For the company's last fiscal year (12 months ended March 31), 48 per cent of its revenues came from the physical channel. Its most recent numbers show that for the first half of this fiscal year, physical only accounts for 34 per cent of its revenues. That may be somewhat expected given the light release slate, but when you consider the company has forecast its revenues this year to be roughly the same (down 2% to up 3%) and its net bookings to be up between 7 per cent and 13 per cent, the company's digital growth is clearly offsetting not just the decline of the physical market, but the lack of major new releases like the previous fiscal year's Mafia III, Civilization VI, Battleborn, and console versions of XCOM 2.

Take-Two has merged recurrent consumer spending and traditional AAA as well as anyone with Grand Theft Auto Online

As for what drove that digital growth, some of it was an increasing preference for more consumers to download their games rather than buy physical copies. However, another large chunk of it was recurrent consumer spending schemes that essentially uncap the maximum amount of money any given user can spend on a game. As anyone who has followed the EA Star Wars Battlefront II saga knows, recurrent consumer spending models were all the rage in 2017 - sometimes with an emphasis on the "rage."

Take-Two has merged the model into the traditional AAA business as well as anyone with the continued success of Grand Theft Auto Online. Grand Theft Auto Online has been running for four years now, and just enjoyed its best quarter ever. The game it comes with, Grand Theft Auto V, has now shipped 85 million units, laying claim to the title of "all-time best-selling video game in the US," and probably plenty of other markets as well. Take-Two may never again have to worry about being profitable in a non-GTA year, because non-GTA years may cease to exist.
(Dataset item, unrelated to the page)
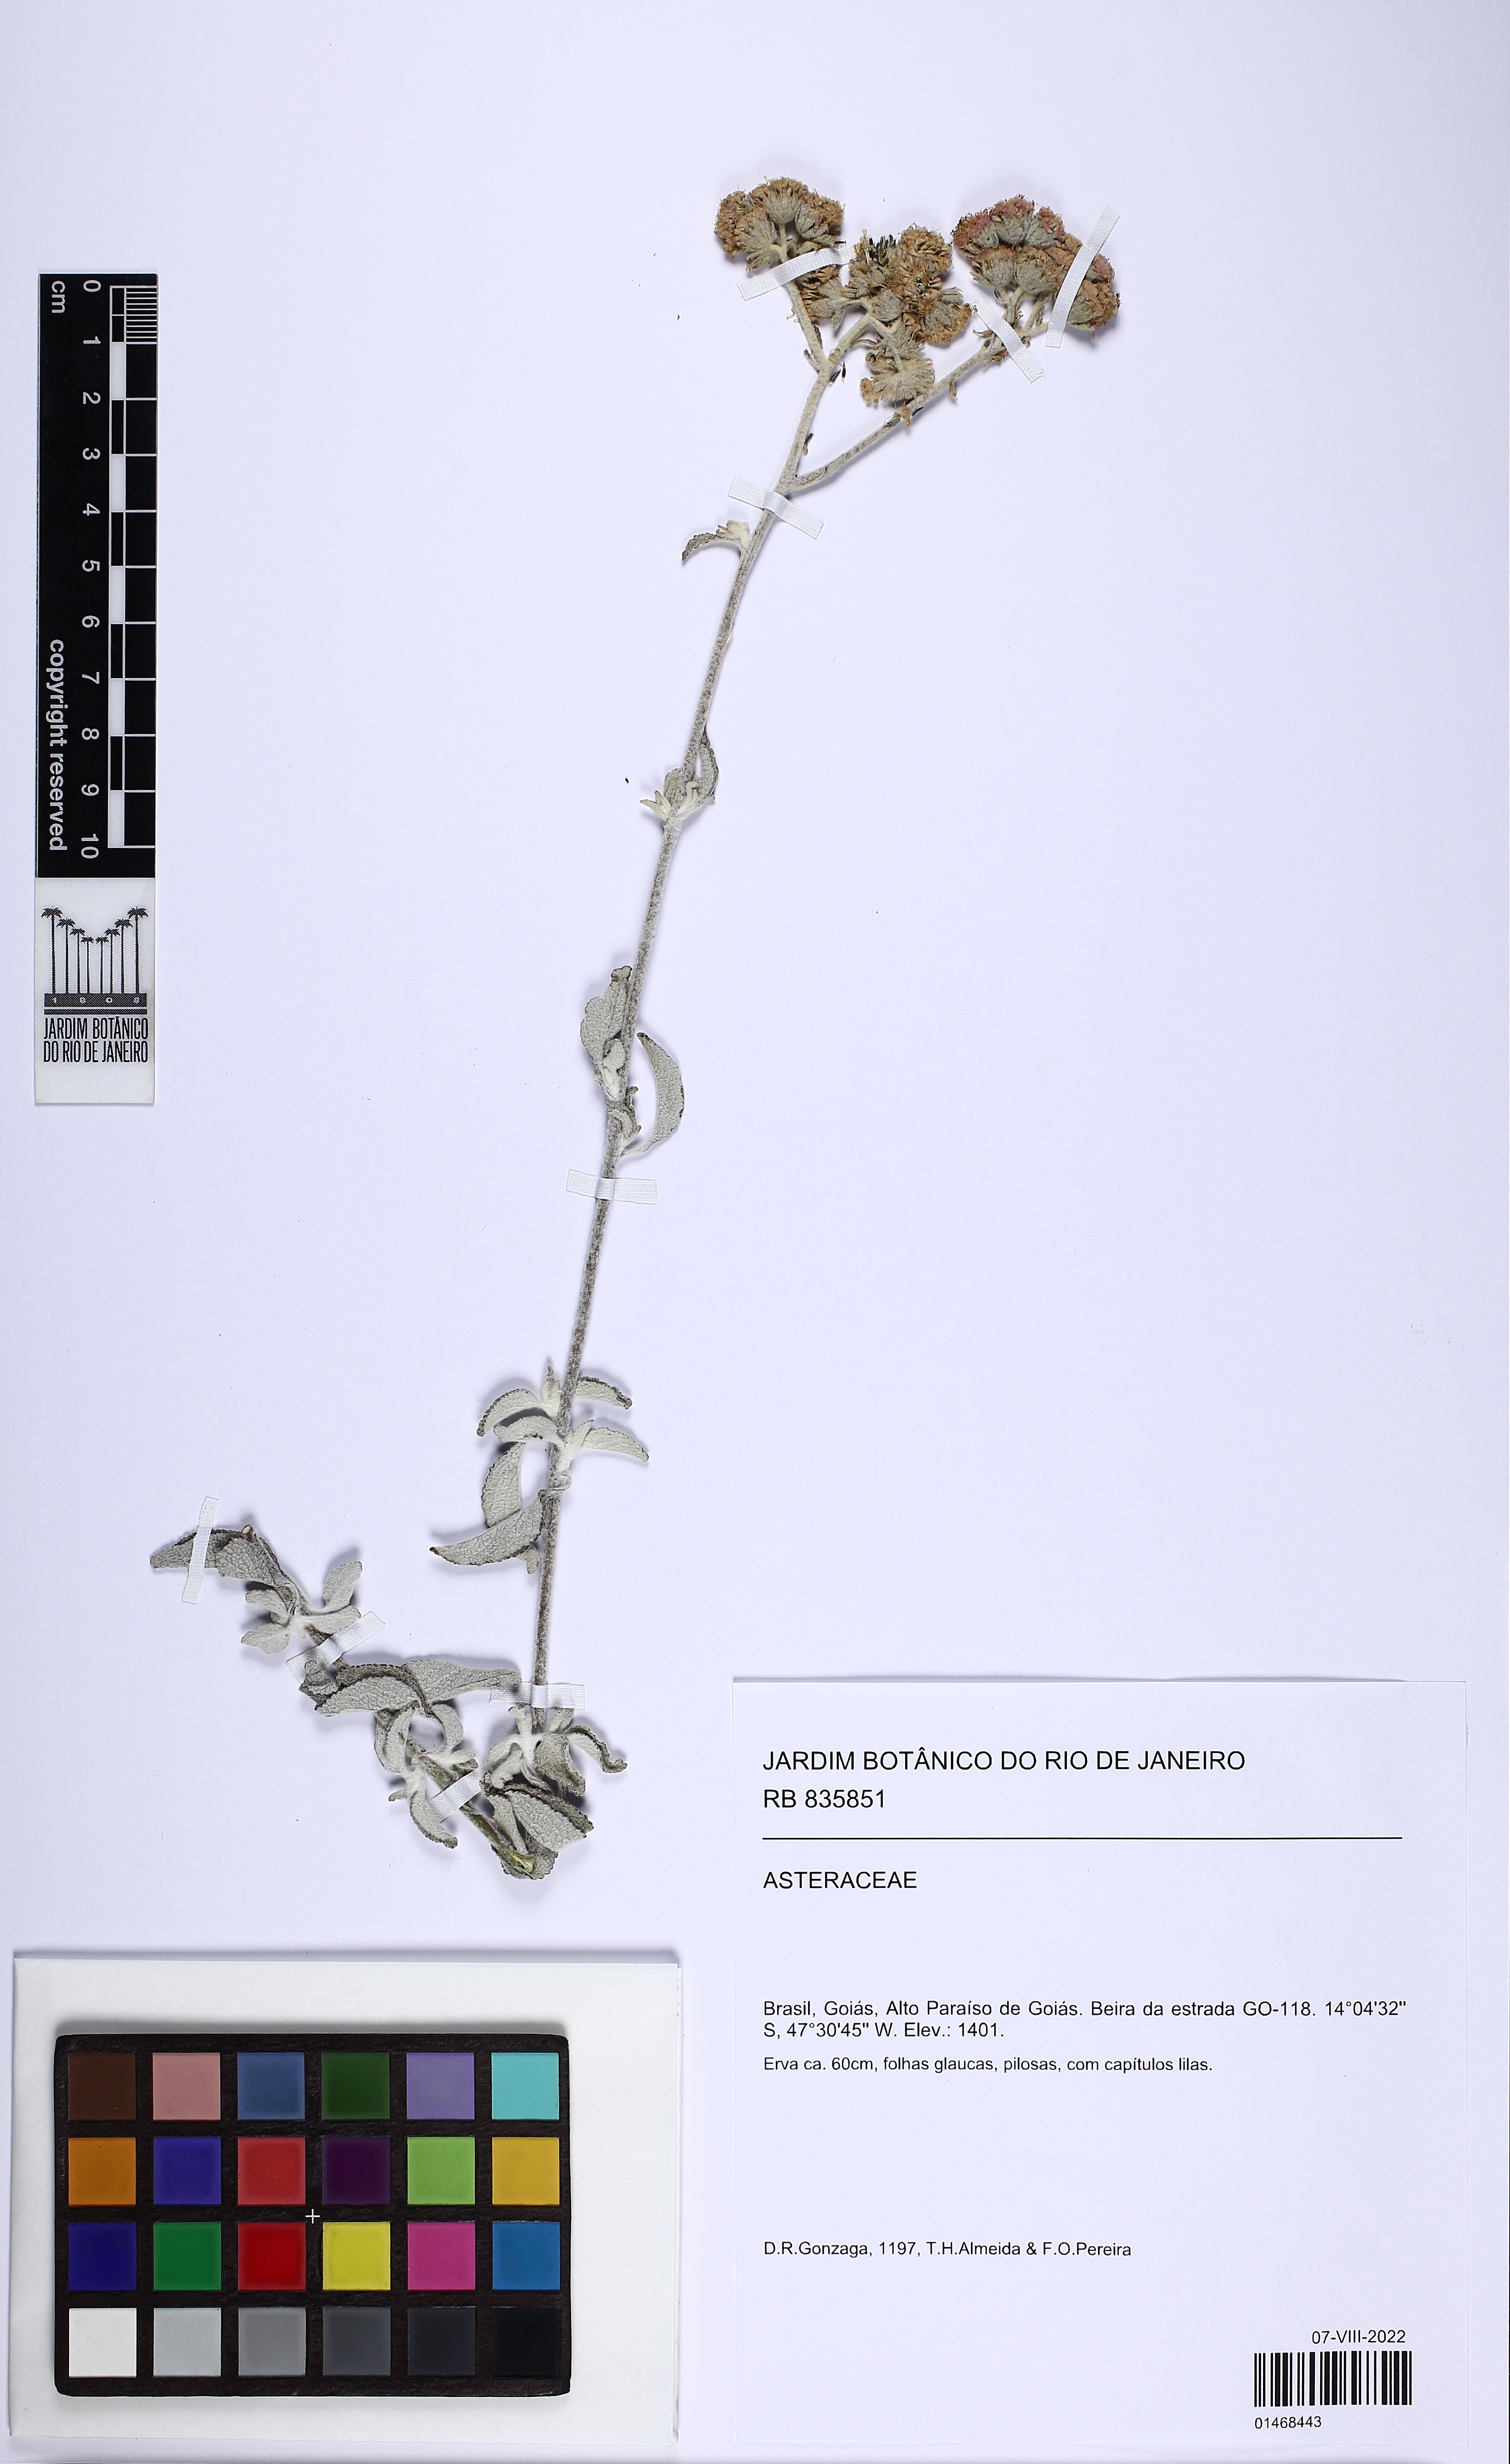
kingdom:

Here too, Take-Two is as much a reflection of the industry trend as a whole as it is a success story. And that means the company had to deal with a vocal contingent of its audience upset over its monetization methods. In this case, the game was NBA 2K18, which adopted a more aggressive approach to its virtual currency sales than in past years, opting to weave it into the career mode instead of keeping it confined to its own separate section of the game like EA Sports does with the well-received Ultimate Team modes.
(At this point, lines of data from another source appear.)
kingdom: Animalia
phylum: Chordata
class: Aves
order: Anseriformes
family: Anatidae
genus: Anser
That said, even Take-Two's missteps seem to be working in its favor. Upset players aside, NBA 2K18 shipped six million copies in its launch quarter (up 20 per cent year-over-year), saw virtual currency sales skyrocket 57 per cent, and has Take-Two expecting it to be its best-performing sports game ever.

It remains to be seen whether Take-Two can continue to manage the shift to digital as adeptly as it has thus far, but Zelnick seems to have the publisher well positioned for the future, however it may turn out.

"We believe that if we focus on creating the highest-quality entertainment experiences and deliver new and innovative ways that captivate and engage our audiences, success will follow," Zelnick told GamesIndustry.biz after being informed of his People of the Year nod. "We're immensely proud of our development teams' passion, creative vision and ability to connect deeply with their fans."